3:30 P.M. UPDATE: Tornadoes, damaging storms hit Midwest

(Continued)

CHICAGO —

About 90 minutes after the tornado destroyed homes in Washington, the storm darkened downtown Chicago. As the rain and high winds slammed into the area, officials at Soldier Field evacuated the stands and ordered the Bears and Baltimore Ravens off the field. Fans were allowed back to their seats shortly after 2 p.m.

Earlier, the Office of Emergency Management and Communications issued a warning to fans, urging them "to take extra precautions and ... appropriate measures to ensure their personal safety."

The storm followed warnings by the National Weather Service of what was coming and that the storm was simply moving too fast for people to wait until they saw it to get ready.

"Our primary message is this is a dangerous weathers system that has the potential to be extremely deadly and destructive," said Laura Furgione, deputy director of the National Weather Service National Oceanic and Atmospheric Administration. "Get ready now."

Weather service officials confirmed that a tornado touched down just before 11 a.m. near the central Illinois community of East Peoria, about 150 miles southwest of Chicago, but authorities did not immediately have damage or injury reports.
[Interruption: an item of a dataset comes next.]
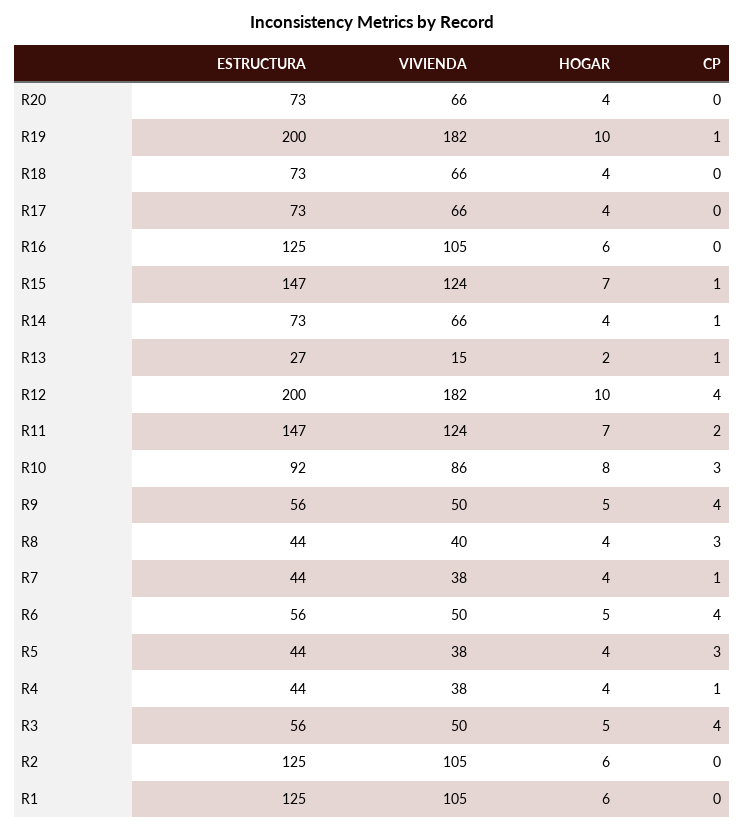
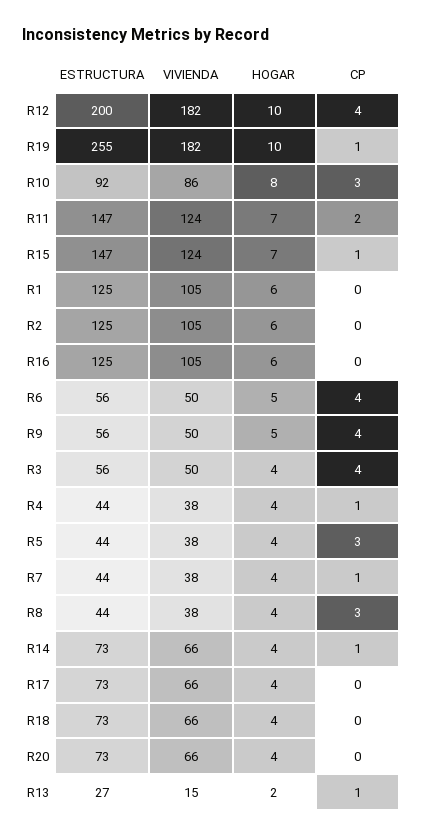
ESTRUCTURA, R19: 200 -> 255
VIVIENDA, R8: 40 -> 38
HOGAR, R3: 5 -> 4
Within an hour, the weather service said that tornadoes had touched down in Washington, Metamora, Morton and other central Illinois communities, though officials could not say whether it was one tornado touching down or several.

"This is a very dangerous situation," said Russell Schneider, director of the weather service's Storm Prediction Center. "Approximately 53 million in 10 states are at significant risk for thunderstorms and tornadoes."

The potential severity of the storm this late in the season also carries the risk of surprise.

"People can fall into complacency because they don't see severe weather and tornadoes, but we do stress that they should keep a vigilant eye on the weather and have a means to hear a tornado warning because things can change very quickly," said Matt Friedlein, a weather service meteorologist.